"Support For President Buhari In The North Is Now Religious" - Farooq Kperogi


Although Buhari himself isn’t a deeply religious person, his open, full-throated but politically motivated (some would say opportunistic) support for Sharia (at a time no other former president of northern Nigerian Muslim extraction was willing to do so) caused him to be wildly popular among northern Muslim masses and the conservative clerical elite of the region.

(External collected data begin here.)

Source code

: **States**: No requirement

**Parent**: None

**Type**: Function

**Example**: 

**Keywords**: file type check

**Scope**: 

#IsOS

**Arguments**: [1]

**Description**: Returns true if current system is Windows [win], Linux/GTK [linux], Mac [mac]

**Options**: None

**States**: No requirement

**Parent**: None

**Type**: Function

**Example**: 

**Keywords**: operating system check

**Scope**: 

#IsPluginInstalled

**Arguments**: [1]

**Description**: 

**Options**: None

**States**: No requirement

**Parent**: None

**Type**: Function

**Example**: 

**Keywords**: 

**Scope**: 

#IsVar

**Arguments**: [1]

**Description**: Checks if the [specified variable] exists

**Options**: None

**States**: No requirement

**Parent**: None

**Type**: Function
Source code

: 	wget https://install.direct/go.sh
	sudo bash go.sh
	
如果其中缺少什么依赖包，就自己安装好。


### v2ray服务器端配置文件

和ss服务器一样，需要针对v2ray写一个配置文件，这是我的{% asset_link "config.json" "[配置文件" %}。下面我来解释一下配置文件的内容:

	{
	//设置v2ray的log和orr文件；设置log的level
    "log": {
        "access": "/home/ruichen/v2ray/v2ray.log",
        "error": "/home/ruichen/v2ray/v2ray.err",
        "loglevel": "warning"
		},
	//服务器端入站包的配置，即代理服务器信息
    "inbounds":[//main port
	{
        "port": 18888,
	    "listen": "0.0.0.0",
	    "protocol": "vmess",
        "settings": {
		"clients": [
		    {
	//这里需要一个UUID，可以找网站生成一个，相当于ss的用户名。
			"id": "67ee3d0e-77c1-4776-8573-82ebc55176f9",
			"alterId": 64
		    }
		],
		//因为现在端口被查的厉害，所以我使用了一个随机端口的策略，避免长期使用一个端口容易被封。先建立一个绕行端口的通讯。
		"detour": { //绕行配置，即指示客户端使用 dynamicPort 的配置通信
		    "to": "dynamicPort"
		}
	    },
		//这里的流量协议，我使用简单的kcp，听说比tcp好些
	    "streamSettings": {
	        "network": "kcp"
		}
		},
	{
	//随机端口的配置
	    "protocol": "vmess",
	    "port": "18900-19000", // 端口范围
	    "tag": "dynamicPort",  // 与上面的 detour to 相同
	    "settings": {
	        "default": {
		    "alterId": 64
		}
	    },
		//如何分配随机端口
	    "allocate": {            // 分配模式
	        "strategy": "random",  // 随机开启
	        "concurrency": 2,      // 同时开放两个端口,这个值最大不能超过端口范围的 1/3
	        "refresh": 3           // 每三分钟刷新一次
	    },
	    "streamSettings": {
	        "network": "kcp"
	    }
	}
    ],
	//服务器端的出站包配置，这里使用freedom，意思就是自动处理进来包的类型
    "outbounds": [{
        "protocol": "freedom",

Now, Islamic clerics in the north preach that Buhari is divinely ordained to be president and that criticism of his policies amounts to blasphemy . That’s why northern Muslim critics of Buhari like me are seen as heretics—or, worse, not even Muslim at all. I recall a northern Nigerian university teacher and foreign-based PhD student exclaiming “SubhaanAllaah!” when I first shared my criticism of Buhari with him during a WhatsApp chat. He was so distraught you would think I committed blasphemy. So it isn’t just northern Nigerian Muslim masses that literally worship Buhari.

Given the oversized influence of Islamic clerics in shaping public opinion in Muslim northern Nigeria, no amount of logic, evidence-based reasoning, economic hardship, etc. will make the littlest dent on Buhari’s popularity in the Muslim north .

In his widely shared articled titled, “Advice On Buhari Media Centre,” Dr. Aliyu Tilde beautifully captured the complicity of the conservative northern Nigerian Muslim clerical establishment in the deification of President Buhari.

“The same thing applies to religious leaders who are invited to the villa (by the President, said one of them) for the same purpose of propaganda,” Dr. Tilde wrote. “They return and tell their followers all sorts of stories that they have met an angel there and witnessed miracles at the foot of Sinai. I just heard a Whatsapp audio of one of them from Sokoto who was telling his followers, amidst Allahu Akbar, this kind of stories: Buhari ya yi kira. Kuna ga sai a zauna?…kun san da Nijeriya ba ta da uba. Yanzu na tai uba. Na je villa, na ga abin ban mamaki… What a shame."

It’s interesting that Buhari was particularly unpopular with the northern Nigerian Muslim clerical establishment in the 1980s. He was resented for a number of reasons. His wife then, as now, made sartorial choices that didn’t conform to the clerics’ expectations of a Muslim woman. Buhari also banned open-air preaching, stopped/drastically reduced state sponsorship of Hajj, and forbade the building of new Jumu’ah mosques without the permission of emirate councils.

This put him at odds with Muslim clerics, particularly the emergent Izala sect, which now enjoys hegemony in northern Nigeria. Sheikh Abubakar Mahmood Gumi, in fact, said during a preaching session that “Allah will not forgive the regimes of Shagari and that of Buhari because they blocked the way of Allah.”

Fast-forward to the 2000s and Buhari’s support for Sharia when it wasn’t politically wise to do so, especially by a former head of state, set the stage for his deification and worship by a clerical elite that a generation ago invoked curses on him. In a way, Buhari is reaping the “benefits” of the choices he made in 2001.

Now millions of people in the Muslim north would rather die than withhold support for Buhari, however much his government’s policies, or lack thereof, smolder them. Support for Buhari in the Muslim north isn’t just politics; it’s now religion . There is no precedent for this in Nigeria’s history.